Asli Aydintasbas: How the Biden administration sealed the Sweden deal with Erdogan

As the world’s preeminent military power, the United States calls the shots in NATO, whatever a long line of French presidents might have liked to think. Biden’s predecessor, Donald Trump, had petulantly threatened to quit the alliance. Biden, by contrast, has coordinated NATO’s massive flow of arms, ammunition and intelligence to Ukraine — enough to stop Putin’s forces in their tracks.

The Russian invasion spurred Finland to abandon its long-standing neutrality and quickly join NATO. Now, with Sweden coming in, the Baltic Sea — Russia’s maritime portal to the world since the time of Peter the Great — effectively becomes a NATO lake, completely ringed by countries that belong to the alliance. That has to be the diametrical opposite of what Putin had hoped for.

This historic statecraft required skill, creativity and patience from all the NATO leaders. But as first among equals, Biden bore the heaviest burden — and deserves the biggest share of credit.

After the summit, Biden took a victory lap with a visit to Helsinki. In the same ornate room where Trump, five years earlier, had shockingly said he took Putin’s word over that of U.S. intelligence agencies, Biden celebrated Finland’s membership in the alliance and said “I absolutely guarantee” that the United States will remain committed to NATO. I’ll go out on a limb and absolutely guarantee that we’ll see footage of those contrasting presidential visits to Helsinki in a Biden campaign ad.

While Biden was overseas, developments at home were arguably even more encouraging, politically speaking. It is axiomatic that foreign policy rarely decides presidential elections and that, in James Carville’s immortal formulation, “It’s the economy, stupid.” Last week, the economic news was stunningly good.

On Wednesday, officials announced that inflation in June compared to June of last year was just 3 percent — the smallest year-over-year increase in two years. That is still higher than the Federal Reserve’s target of 2 percent, but not by much. The cooling inflation meant that for the fourth month in a row, wages rose faster than prices. Unemployment in June was at 3.6 percent — and has remained below 4 percent since February of 2022.

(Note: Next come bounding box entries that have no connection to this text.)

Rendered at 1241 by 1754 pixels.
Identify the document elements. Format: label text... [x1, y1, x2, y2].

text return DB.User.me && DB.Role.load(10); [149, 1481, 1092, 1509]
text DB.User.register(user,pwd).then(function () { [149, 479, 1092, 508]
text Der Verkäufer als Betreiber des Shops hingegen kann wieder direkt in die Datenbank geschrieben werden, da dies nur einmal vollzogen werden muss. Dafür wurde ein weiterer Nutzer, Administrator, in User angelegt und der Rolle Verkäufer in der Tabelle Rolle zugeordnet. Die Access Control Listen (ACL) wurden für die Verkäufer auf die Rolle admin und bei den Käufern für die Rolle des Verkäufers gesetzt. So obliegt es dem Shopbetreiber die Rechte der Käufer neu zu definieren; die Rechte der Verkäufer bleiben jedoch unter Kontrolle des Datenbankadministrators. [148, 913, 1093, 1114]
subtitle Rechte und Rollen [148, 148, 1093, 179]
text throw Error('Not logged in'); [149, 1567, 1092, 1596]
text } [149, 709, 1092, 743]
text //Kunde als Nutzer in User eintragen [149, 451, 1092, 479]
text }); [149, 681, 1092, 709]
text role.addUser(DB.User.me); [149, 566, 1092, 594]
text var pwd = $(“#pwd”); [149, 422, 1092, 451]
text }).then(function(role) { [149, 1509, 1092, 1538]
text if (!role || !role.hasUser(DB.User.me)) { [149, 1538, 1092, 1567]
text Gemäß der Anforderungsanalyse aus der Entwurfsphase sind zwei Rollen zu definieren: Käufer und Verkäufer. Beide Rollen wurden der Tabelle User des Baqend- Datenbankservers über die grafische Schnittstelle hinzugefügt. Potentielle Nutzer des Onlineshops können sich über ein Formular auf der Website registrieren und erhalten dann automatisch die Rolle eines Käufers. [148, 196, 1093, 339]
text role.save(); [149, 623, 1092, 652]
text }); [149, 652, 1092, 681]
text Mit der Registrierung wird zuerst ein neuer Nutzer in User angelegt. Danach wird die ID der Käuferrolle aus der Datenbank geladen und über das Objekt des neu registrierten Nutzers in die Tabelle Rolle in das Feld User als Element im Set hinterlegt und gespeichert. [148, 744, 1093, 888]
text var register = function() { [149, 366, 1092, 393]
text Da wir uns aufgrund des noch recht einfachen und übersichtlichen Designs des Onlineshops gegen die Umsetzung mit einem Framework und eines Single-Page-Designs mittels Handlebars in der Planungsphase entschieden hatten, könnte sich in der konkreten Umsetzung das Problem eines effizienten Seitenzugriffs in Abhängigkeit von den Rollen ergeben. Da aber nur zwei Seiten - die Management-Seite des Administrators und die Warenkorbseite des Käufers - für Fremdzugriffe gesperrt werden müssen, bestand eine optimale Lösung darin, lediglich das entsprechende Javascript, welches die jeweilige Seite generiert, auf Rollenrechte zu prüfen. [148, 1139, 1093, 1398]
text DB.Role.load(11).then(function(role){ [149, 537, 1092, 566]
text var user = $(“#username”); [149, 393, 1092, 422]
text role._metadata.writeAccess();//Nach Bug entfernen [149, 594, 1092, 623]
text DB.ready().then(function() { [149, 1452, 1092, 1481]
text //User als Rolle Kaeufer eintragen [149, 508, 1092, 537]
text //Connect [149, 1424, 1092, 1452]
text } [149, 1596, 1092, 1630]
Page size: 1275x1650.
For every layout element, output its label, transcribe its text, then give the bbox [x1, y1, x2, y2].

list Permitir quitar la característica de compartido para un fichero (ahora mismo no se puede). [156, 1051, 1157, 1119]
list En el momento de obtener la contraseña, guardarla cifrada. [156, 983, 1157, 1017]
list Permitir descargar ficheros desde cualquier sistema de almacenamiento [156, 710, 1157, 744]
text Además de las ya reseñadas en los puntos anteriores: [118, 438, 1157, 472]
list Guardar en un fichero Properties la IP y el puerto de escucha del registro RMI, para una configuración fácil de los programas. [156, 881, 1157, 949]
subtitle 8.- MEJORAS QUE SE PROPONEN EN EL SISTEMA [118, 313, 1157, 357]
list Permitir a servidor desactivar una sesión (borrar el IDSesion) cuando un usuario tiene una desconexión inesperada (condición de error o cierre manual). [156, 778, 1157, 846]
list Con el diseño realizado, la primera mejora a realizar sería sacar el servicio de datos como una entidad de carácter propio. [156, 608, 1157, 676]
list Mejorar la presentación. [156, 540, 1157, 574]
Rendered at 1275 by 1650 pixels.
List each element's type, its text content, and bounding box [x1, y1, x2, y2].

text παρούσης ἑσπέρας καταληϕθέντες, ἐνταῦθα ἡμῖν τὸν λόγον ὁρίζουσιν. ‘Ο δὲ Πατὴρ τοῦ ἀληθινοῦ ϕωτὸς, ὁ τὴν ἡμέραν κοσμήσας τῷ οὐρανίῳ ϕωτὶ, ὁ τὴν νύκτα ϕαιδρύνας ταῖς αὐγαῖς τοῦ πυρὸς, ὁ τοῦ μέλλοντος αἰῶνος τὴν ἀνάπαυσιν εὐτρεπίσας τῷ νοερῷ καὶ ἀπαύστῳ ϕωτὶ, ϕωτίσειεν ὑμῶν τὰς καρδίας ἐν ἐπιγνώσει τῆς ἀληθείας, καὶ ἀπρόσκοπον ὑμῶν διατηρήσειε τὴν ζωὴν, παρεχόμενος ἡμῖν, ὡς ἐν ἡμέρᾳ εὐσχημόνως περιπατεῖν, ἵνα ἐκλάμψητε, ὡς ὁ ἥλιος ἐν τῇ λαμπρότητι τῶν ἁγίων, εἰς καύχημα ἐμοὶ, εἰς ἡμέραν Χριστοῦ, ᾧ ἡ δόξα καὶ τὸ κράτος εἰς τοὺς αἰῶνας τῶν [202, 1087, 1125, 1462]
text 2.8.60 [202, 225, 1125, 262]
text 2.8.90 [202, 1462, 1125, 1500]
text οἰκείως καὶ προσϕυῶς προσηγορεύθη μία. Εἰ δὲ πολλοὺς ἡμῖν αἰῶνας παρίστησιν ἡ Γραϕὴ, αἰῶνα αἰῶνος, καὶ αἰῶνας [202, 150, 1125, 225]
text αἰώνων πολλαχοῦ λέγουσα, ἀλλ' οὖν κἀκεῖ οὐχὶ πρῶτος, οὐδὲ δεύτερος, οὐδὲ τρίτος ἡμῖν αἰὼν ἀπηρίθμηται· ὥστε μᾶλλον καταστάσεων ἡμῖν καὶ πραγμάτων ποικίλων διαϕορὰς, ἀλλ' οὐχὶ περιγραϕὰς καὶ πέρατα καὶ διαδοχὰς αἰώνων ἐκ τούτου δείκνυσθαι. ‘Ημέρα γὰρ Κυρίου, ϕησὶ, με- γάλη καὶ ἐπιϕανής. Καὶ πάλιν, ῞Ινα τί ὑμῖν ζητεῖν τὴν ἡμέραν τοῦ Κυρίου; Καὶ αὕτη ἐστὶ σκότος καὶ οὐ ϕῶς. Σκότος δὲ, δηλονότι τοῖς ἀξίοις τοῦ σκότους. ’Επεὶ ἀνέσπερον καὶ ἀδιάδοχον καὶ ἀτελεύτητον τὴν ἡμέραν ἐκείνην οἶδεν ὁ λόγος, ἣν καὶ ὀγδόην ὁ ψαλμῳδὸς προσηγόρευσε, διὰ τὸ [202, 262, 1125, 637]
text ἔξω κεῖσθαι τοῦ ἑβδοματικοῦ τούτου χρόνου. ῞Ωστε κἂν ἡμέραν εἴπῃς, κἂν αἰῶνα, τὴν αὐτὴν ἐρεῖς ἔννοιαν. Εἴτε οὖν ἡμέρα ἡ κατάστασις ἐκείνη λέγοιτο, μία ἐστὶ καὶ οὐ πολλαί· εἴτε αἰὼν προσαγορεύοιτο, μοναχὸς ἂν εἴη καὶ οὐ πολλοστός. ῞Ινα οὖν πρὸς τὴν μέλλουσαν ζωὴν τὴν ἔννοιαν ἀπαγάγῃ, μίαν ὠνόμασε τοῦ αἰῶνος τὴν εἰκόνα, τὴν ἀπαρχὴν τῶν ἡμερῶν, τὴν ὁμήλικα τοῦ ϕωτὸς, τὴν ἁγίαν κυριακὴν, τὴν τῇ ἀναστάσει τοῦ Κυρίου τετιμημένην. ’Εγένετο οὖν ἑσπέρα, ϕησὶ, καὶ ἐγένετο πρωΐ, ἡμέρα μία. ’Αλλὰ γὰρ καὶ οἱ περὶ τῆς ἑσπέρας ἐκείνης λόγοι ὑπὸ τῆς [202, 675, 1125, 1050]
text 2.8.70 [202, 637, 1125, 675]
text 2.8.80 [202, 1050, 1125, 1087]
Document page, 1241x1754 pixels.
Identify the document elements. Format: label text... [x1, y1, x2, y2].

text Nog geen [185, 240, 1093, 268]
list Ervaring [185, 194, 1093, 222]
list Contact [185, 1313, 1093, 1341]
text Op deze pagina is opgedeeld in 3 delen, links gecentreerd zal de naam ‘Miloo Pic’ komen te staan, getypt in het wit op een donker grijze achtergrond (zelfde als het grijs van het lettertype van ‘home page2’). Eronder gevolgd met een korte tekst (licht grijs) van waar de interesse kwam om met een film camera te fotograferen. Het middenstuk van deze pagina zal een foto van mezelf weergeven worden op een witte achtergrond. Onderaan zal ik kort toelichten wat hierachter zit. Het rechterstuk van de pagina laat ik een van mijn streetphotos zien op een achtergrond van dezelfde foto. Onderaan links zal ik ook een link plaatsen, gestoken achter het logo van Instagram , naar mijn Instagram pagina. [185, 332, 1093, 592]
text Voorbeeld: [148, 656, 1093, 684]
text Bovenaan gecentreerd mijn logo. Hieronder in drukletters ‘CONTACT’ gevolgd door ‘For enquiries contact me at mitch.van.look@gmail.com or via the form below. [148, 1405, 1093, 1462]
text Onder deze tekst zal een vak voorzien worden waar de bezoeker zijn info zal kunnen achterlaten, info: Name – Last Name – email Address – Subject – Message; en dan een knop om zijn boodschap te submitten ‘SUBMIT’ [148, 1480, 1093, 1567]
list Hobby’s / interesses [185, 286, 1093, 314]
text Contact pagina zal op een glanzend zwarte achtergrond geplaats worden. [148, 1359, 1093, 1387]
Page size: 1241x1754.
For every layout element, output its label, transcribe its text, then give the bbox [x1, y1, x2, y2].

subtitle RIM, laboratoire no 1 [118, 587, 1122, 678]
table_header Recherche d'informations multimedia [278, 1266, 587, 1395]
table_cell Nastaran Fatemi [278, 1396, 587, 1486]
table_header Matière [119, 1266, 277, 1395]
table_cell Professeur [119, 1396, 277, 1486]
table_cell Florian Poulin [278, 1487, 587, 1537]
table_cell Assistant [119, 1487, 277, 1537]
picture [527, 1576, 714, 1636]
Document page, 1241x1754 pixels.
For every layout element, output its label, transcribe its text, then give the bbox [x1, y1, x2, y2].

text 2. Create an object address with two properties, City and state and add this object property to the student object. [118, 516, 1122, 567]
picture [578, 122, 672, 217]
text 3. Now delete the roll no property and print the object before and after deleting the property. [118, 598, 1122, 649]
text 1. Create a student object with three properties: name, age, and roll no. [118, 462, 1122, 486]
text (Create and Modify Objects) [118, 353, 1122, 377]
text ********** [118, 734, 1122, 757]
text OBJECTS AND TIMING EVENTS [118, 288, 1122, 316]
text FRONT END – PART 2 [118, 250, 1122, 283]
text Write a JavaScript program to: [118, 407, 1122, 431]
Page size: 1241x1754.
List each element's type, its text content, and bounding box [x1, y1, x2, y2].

The Post’s View: How President Biden can embrace Bidenomics without sowing division

Back when inflation was out of control, Republicans railed against the purported failure of “Bidenomics,” a sobriquet they coined as a pejorative. But recently, Biden has stolen the term and begun touting “Bidenomics” as an unqualified success: falling inflation, rising wages and jobs for all who want to work. And while what Americans feel about the economy often lags behind what the numbers say, last week there was a sign that perception is catching up with reality: The University of Michigan’s benchmark measure of consumer sentiment jumped to 72.6 percent in July from 64.4 percent in June — the biggest single-month jump since 2005.

Republicans in Congress, meanwhile, were engaged in performative antics designed to appeal to the MAGA base. House Republicans made a show of festooning the Defense Department’s budget bill with culture-war nonsense that will never make it through the Senate; and Sen. Tommy Tuberville (R-Ala.) is holding up military promotions, and damaging the readiness of our armed forces, to make a point about abortion.

To cap off the week, the reelection campaign of Biden and Vice President Harris announced Friday that it had raised $72 million in the second quarter — more than twice the amount raised by Trump, and more than three times the haul of Trump’s leading opponent for the GOP nomination, Florida Gov. Ron DeSantis.

God gave Democrats hands so they could wring them in political anxiety. They should consider using them, for a change, to applaud.